Consider these lines that Israel cites from one of Philip Freneau’s poems (dated March 1790):
“From that bright spark which first illumed these lands,
See Europe kindling, as the blaze expands,
Each gloomy tyrant, sworn to chain the mind,
Presumes no more to trample on mankind:
Even pitent Louis trembles on his throne,
The generous prince who made our cause his own,…”
Freneau correctly suggests much wider and deeper impact — and significance — of events in the colonies that, even today, few people now realize.
Now consider very carefully these observations, shared in his brilliant Introduction: “Challenging the three main pillars of the Old World ancien régime — monarchy, aristocracy, and religious authority — the Revolution altered, though not without massive resistance, the character of the religious authority and ecclesiastical involvement in politics, law and institutions,, and weakened, even if it did overthrow, the principle of ‘aristocracy.’ Its political and institutional innovations grounded a wholly new kind of republic embodying a diametrically opposed social vision built on shared liberty and equal rights.” Except, of course, for almost all of those who were not white European males.

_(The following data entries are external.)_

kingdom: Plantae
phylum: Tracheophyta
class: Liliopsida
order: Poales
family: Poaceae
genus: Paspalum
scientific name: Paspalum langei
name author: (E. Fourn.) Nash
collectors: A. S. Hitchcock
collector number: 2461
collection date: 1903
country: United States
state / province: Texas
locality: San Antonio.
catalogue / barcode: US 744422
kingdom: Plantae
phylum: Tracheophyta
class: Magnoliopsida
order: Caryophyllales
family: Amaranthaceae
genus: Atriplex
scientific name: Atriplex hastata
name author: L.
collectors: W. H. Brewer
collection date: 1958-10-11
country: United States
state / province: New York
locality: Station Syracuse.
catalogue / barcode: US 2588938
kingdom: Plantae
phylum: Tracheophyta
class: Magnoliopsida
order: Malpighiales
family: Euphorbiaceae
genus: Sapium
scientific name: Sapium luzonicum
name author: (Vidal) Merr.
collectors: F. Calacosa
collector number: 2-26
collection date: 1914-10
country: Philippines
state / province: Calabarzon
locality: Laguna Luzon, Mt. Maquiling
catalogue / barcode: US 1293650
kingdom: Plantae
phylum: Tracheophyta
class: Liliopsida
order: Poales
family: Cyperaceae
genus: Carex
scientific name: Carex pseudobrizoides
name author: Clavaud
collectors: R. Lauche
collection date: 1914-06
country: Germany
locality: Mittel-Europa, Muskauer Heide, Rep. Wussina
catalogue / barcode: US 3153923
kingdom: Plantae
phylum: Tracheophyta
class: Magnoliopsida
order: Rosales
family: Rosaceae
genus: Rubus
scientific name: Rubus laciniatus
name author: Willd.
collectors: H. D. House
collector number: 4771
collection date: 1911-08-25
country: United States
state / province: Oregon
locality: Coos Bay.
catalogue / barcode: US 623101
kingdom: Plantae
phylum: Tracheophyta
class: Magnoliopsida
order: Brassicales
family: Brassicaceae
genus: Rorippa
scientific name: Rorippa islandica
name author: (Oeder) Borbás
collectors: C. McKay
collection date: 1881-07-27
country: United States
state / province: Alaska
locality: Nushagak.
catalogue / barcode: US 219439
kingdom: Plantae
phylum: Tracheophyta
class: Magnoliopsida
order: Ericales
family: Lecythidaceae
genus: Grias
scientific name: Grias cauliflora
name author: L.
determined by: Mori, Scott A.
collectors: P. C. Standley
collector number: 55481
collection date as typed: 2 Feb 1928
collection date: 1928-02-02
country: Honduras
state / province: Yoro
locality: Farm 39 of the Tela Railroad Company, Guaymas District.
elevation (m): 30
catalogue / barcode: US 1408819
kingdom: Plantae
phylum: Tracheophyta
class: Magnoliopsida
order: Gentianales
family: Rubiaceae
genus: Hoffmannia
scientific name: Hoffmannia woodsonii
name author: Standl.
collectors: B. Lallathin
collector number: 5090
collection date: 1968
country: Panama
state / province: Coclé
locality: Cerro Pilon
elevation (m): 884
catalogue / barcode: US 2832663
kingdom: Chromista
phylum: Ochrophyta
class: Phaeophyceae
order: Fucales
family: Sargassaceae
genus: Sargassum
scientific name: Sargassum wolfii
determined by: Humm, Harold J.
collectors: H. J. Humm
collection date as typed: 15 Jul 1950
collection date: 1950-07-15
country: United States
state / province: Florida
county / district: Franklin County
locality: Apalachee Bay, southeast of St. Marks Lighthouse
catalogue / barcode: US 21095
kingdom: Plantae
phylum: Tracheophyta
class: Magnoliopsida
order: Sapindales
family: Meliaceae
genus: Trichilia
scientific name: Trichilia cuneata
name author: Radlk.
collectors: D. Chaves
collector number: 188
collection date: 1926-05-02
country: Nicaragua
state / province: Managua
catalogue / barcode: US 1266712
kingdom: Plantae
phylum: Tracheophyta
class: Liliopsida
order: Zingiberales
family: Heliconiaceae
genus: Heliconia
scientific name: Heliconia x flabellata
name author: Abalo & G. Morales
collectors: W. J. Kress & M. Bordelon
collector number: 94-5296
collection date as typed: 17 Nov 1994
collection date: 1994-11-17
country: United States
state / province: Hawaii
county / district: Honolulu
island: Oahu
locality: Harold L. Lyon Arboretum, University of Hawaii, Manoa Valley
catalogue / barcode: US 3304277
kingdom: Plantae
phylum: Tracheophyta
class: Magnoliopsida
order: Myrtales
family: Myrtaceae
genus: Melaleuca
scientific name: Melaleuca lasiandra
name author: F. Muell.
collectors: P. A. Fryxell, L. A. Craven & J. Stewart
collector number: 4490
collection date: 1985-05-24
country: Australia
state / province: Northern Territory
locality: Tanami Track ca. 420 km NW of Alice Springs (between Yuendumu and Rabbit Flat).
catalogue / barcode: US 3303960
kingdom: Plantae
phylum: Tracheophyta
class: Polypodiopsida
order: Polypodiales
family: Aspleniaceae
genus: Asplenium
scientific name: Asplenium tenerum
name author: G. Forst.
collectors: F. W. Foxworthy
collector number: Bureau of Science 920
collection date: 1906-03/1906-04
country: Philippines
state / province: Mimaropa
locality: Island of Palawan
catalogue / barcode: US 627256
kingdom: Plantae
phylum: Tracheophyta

These are among the subjects of greatest interest to me, also listed to suggest the scope of Israel’s coverage.
o The origins of what he characterizes as “democratic modernity”
o Major early indicators of what led to the Declaration of Independence
o The defining characteristics of what Israel characterizes as “revolutionary constitutionalism”
o Whether pr not Benjamin Franklin was an “American icon”
o The issues associated with Black “emancipation”
o The issues associated with “expropriation” of Native Americans
o The issues associated with “dispossession” of Whites
o What Israel characterizes as “Canada: An Ideological conflict”
o John Adams’ “American Revolution”
o Thomas Jefferson’s “French Revolution”
o The merging “party system” in the 1790s
o The significance of the Haitian Revolution
o The unique significance of Napoleon, Spain, and the Americas”: 1808-1815
o The Revolution of 1848: Republicanism versus Socialism
o Currents and cross-currents in America’s foreign relations (1848-1852)
Let’s return to Israel’s Introduction: “The American Revolution, then, had a dual trajectory and in this respect formed part of a wider transatlantic revolutionary sequence, a series of revolutions in France, Italy, Holland, Switzerland, Germany, Ireland, Haiti, Poland, Spain, Gredece, and Spanish America…The endeavors of the Founding Fathers and their followers abroad prove the deep interaction of the American Revolution and its principles with the other revolutions, substantiating the Revolution’s global role less as directly intervening force than inspirational motor, the primary model, for universal change”
The Expanding Blaze truly is a brilliant examination of what Jonathan Israel so aptly characterizes as “the crucible of demographic modernity.”